Friday, February 19, 2016

Free Fall

When free fall stops I hurt. That’s what happens
When you land belly first on bare rock.
It’s not easy using my whole body as brakes,
But that’s the price free fall demands.
There’s no flight here, no style, no finely controlled
Flip of a wing; just hard descent,
And a sudden, painful stop.

Do you get the metaphor? Yes, I’m an addict,
But that word is too short, convenient, and familiar
To let you taste the broken dignity; wasted years;
Deadened soul; the life ripped out of me piecemeal.
I had only so much innocence to lose;
I didn’t want to spend it all in one place;
So I parceled my heart out like a miser, a handful at a time.

I joined an army, disguised as a family;
Wore chains borrowed from their death camp savior,
And tried to climb their cliff of selfless virtue.
That climb was not mine; desire called me down.
I slipped their chains, succumbed to the forbidden deep,
And found terrible joy in the plunge.
It was then I formed the taste for free fall.

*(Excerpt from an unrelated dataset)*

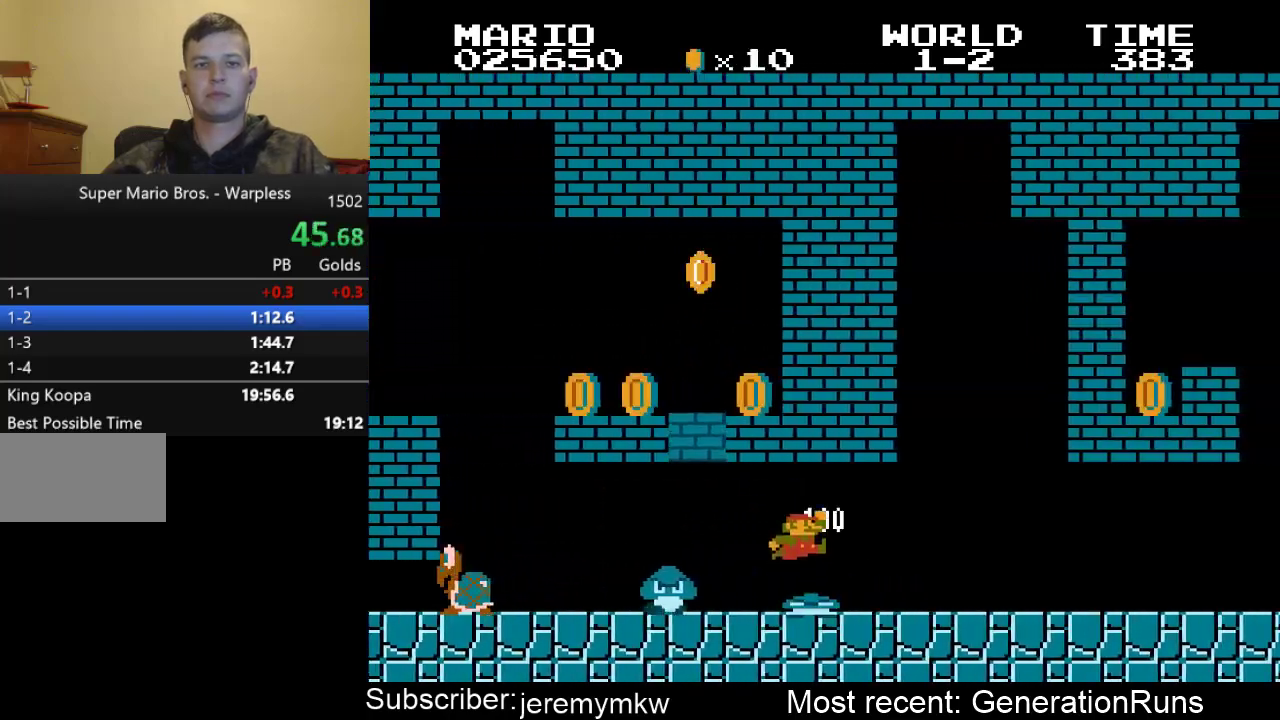
{"buttons": ["B", "DPAD_RIGHT"], "events": []}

At first I ran to the edge and threw myself like a diver,
Back arched, arms stretched wide, relishing the rush
In my ears, my wind burnt face, laughing as I dove.
The landings grew hard. Still I staggered to the cliff and simply fell.
Finally I could only crawl to the lip and roll over. Unable to stop,
Feeling the slavery, I cursed myself for years.
Gravity taught me freedom needs restraint.

Now, I find no freedom without chains: mine are what I need;
Borrowed from no one; forged by my own hand; worn willingly.
And although I see my nation and world lost in free fall,
A heady, expensive abandon I know too well,
I urge my bonds on no one; I don’t know what’s right for you.
Nonetheless, this is my life: I am wary of theology, messiahs, 
And heights; and I know that no fall is free.